Selected text
******************************

Tuesday, January 09, 2007

Free Flatland!

Edwin Abbot's book, Flatland, is out of copyright since it was published in 1884. So I wondered if the text could be found online for free.

It can. Here. You have to scroll past a long list of disclaimers to get there.

The ASCII representations of the diagrams are not great, but the text is there, including his (possibly overdone) discussion of life as a Flatlander. It's not a long book, though.

Personally, I don't like reading online for long periods. I prefer the real book, not least because some of the diagrams are necessary, and they're much better on paper. For those who can stand to stare at a screen, the book's now free.

9 comments:

Southern Writer said...

Cool! Thanks, Rom! I do 90% of my reading online (editing people's books, critiquing, writing my own novels), so it won't bother me a bit. That was nice of you!

Victor Allen Winters said...

Rom - Found this on a blog I frequent (lurk). Thought you might be interested. (I am tempted to believe, but I want a second opinion from someone more familiar with these phenomena than me)

http://www.breedemandweep.com/?p=46

Romulus Crowe said...

SW - I thought it might be a good idea to put that up. The text is from 1884 so it's not what everyone would think of as a 'light read'. You might notice they didn't have political correctness back then, either, so when you bristle at lines like 'even a woman could...', remember I didn't write it, I just read it!

Victor - it's actually very common. Children have a much wider range of hearing than adults, and they are much more accepting of things like a dead relative calling in to say hello. Adult brains become more logical as they age, and (I think) refuse to see things that disagree with what they know to be fact, and react with panic when those facts are challenged. A ghost can send a roomful of burly men screaming in terror, but a two-year-old child would more likely wander over and say hello.

******************************

Prompt 1
Retype the stretch of the Flatland post from "Cool! Thanks, Rom!" through "nice of you!".
Prompt 2
Answer these questions about the Flatland post:
(a) In what year was Flatland published?
(b) What do you have to scroll past to reach the free online text?
(c) What percentage of Southern Writer's reading is done online?
Prompt 3
Carry on the Flatland post, starting after its last sentence.
Nothing in the data that comes after this Flatland post is needed.

Data section
******************************

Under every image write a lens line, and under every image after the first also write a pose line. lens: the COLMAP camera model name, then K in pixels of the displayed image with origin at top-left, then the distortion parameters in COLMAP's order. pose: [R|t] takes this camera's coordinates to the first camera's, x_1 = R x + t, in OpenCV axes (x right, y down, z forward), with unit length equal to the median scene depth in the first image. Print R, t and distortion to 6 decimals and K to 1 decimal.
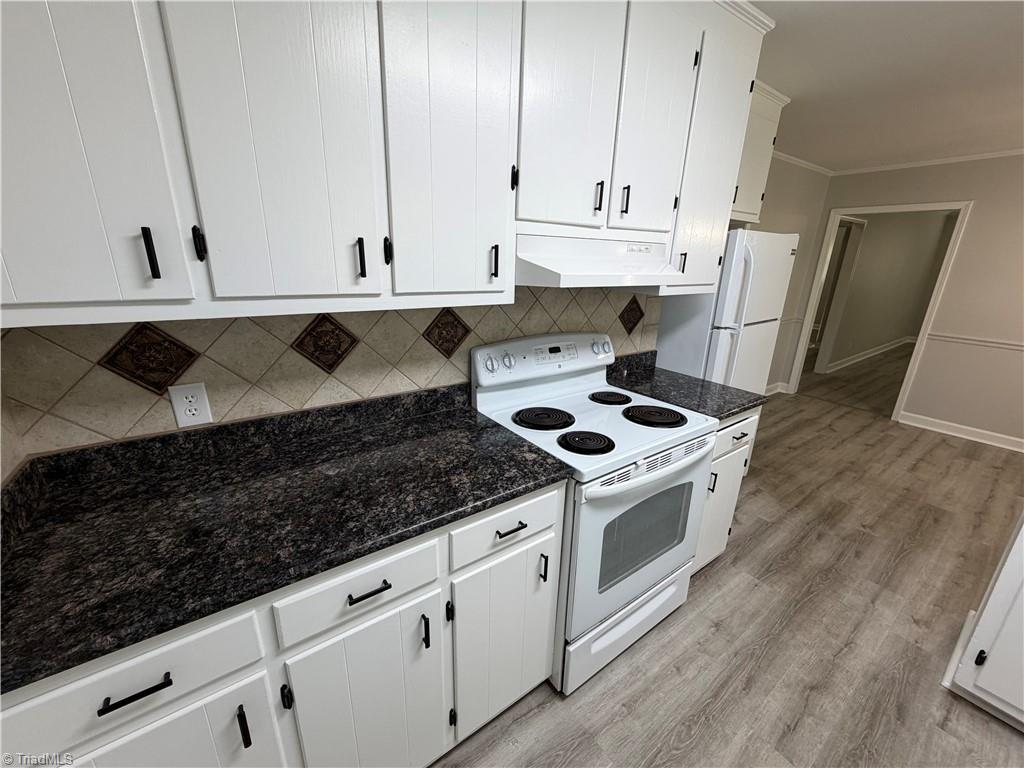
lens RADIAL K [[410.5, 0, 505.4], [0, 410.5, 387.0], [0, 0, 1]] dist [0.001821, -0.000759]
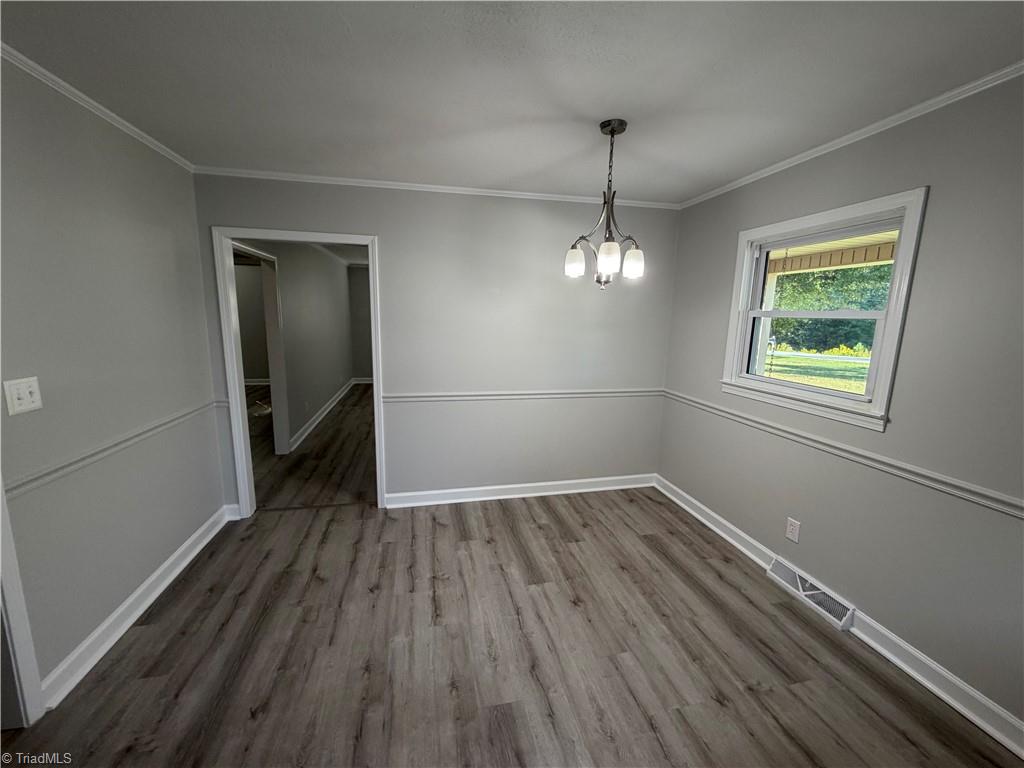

******************************

Task answer 1
Cool! Thanks, Rom! I do 90% of my reading online (editing people's books, critiquing, writing my own novels), so it won't bother me a bit. That was nice of you!

Task answer 2
(a) 1884
(b) A long list of disclaimers
(c) 90%

Task answer 3
I'm certain that at least some of those childhood invisible friends aren't completely figments of the imagination.

Victor Allen Winters said...

That was where I was leaning; it just never happened to me. Thanks.

Southern Writer said...

"Even a woman could ..." huh? I don't take offense to that at all. I think men are naturally better at math and science, and women are better at everything else. Seems like a fair trade.

Romulus Crowe said...

I think men are naturally better at math and science, and women are better at everything else.

But... nothing else matters ;)

Anonymous said...

But... nothing else matters ;)
ummm TO MEN that is!
except, of course, female anatomy....

Southern Writer said...

Ha! You go, Anon!

Rom, you are so trying to goad me into an argument. Well, come on. Put 'em up. I'll bet I can name ten other things you consider important besides science or math.

Romulus Crowe said...

Goad? Me? Never!

It's a challenge though. I can't think of ten other things that are important, besides science.

What can they be?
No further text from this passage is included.